Exercice: Donnez toutes les lignes de la liste ci-dessous sous forme de tableau JSON de chaînes, à raison d'une chaîne par ligne et sans les lignes vides. Laissez les images hors de la réponse.

Entrées de la collection:
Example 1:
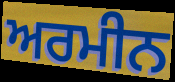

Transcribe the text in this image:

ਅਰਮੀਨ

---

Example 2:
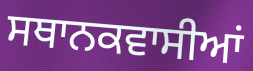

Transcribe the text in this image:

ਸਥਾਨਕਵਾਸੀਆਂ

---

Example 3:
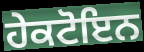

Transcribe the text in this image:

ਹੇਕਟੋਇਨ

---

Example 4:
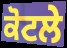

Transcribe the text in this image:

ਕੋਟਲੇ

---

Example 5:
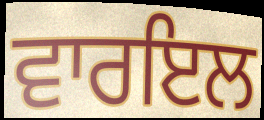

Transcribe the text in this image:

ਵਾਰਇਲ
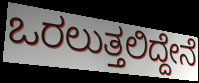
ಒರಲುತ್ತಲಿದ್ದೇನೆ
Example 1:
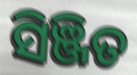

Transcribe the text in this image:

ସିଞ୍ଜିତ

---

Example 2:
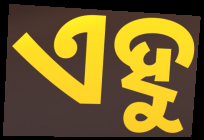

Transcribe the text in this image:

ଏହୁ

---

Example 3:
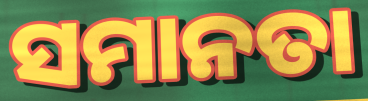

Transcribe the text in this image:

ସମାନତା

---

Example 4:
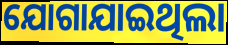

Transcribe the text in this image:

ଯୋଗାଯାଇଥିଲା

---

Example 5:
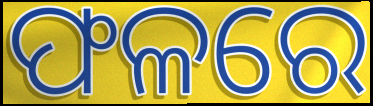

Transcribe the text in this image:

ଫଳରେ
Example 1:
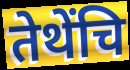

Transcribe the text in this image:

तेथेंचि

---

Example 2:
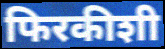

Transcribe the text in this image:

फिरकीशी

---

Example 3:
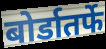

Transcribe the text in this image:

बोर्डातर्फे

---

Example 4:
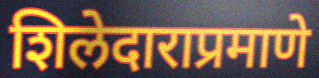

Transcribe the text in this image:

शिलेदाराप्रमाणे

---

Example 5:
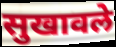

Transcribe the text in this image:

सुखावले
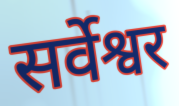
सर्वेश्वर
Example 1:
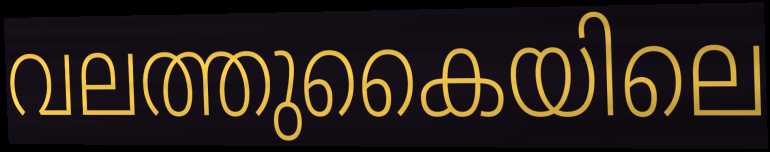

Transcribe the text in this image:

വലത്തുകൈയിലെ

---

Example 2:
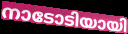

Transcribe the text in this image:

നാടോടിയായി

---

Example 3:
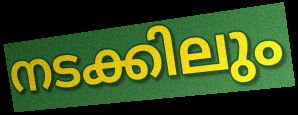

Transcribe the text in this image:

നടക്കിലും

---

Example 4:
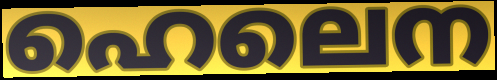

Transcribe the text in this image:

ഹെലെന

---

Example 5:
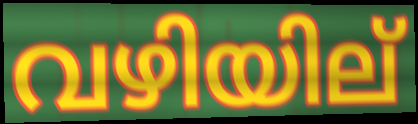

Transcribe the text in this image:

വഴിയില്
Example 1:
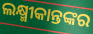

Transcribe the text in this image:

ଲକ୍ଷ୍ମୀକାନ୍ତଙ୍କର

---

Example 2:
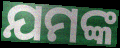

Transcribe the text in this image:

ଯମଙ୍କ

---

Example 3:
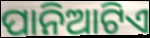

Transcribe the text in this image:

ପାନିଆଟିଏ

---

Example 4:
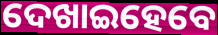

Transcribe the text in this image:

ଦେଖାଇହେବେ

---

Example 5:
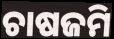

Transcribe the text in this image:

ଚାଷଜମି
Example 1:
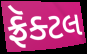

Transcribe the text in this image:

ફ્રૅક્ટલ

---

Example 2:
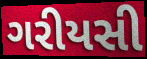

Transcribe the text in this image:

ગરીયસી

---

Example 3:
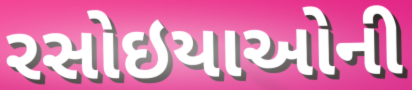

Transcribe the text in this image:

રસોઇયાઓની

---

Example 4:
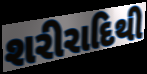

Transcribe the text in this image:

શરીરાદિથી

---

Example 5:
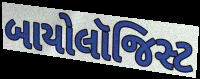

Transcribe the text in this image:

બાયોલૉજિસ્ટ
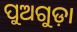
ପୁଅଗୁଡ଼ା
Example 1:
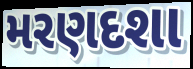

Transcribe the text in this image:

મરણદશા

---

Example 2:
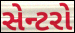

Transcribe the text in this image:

Exercice corrigé:
[
  "Example 1:",
  "Transcribe the text in this image:",
  "ਅਰਮੀਨ",
  "---",
  "Example 2:",
  "Transcribe the text in this image:",
  "ਸਥਾਨਕਵਾਸੀਆਂ",
  "---",
  "Example 3:",
  "Transcribe the text in this image:",
  "ਹੇਕਟੋਇਨ",
  "---",
  "Example 4:",
  "Transcribe the text in this image:",
  "ਕੋਟਲੇ",
  "---",
  "Example 5:",
  "Transcribe the text in this image:",
  "ਵਾਰਇਲ",
  "ಒರಲುತ್ತಲಿದ್ದೇನೆ",
  "Example 1:",
  "Transcribe the text in this image:",
  "ସିଞ୍ଜିତ",
  "---",
  "Example 2:",
  "Transcribe the text in this image:",
  "ଏହୁ",
  "---",
  "Example 3:",
  "Transcribe the text in this image:",
  "ସମାନତା",
  "---",
  "Example 4:",
  "Transcribe the text in this image:",
  "ଯୋଗାଯାଇଥିଲା",
  "---",
  "Example 5:",
  "Transcribe the text in this image:",
  "ଫଳରେ",
  "Example 1:",
  "Transcribe the text in this image:",
  "तेथेंचि",
  "---",
  "Example 2:",
  "Transcribe the text in this image:",
  "फिरकीशी",
  "---",
  "Example 3:",
  "Transcribe the text in this image:",
  "बोर्डातर्फे",
  "---",
  "Example 4:",
  "Transcribe the text in this image:",
  "शिलेदाराप्रमाणे",
  "---",
  "Example 5:",
  "Transcribe the text in this image:",
  "सुखावले",
  "सर्वेश्वर",
  "Example 1:",
  "Transcribe the text in this image:",
  "വലത്തുകൈയിലെ",
  "---",
  "Example 2:",
  "Transcribe the text in this image:",
  "നാടോടിയായി",
  "---",
  "Example 3:",
  "Transcribe the text in this image:",
  "നടക്കിലും",
  "---",
  "Example 4:",
  "Transcribe the text in this image:",
  "ഹെലെന",
  "---",
  "Example 5:",
  "Transcribe the text in this image:",
  "വഴിയില്",
  "Example 1:",
  "Transcribe the text in this image:",
  "ଲକ୍ଷ୍ମୀକାନ୍ତଙ୍କର",
  "---",
  "Example 2:",
  "Transcribe the text in this image:",
  "ଯମଙ୍କ",
  "---",
  "Example 3:",
  "Transcribe the text in this image:",
  "ପାନିଆଟିଏ",
  "---",
  "Example 4:",
  "Transcribe the text in this image:",
  "ଦେଖାଇହେବେ",
  "---",
  "Example 5:",
  "Transcribe the text in this image:",
  "ଚାଷଜମି",
  "Example 1:",
  "Transcribe the text in this image:",
  "ફ્રૅક્ટલ",
  "---",
  "Example 2:",
  "Transcribe the text in this image:",
  "ગરીયસી",
  "---",
  "Example 3:",
  "Transcribe the text in this image:",
  "રસોઇયાઓની",
  "---",
  "Example 4:",
  "Transcribe the text in this image:",
  "શરીરાદિથી",
  "---",
  "Example 5:",
  "Transcribe the text in this image:",
  "બાયોલૉજિસ્ટ",
  "ପୁଅଗୁଡ଼ା",
  "Example 1:",
  "Transcribe the text in this image:",
  "મરણદશા",
  "---",
  "Example 2:",
  "Transcribe the text in this image:"
]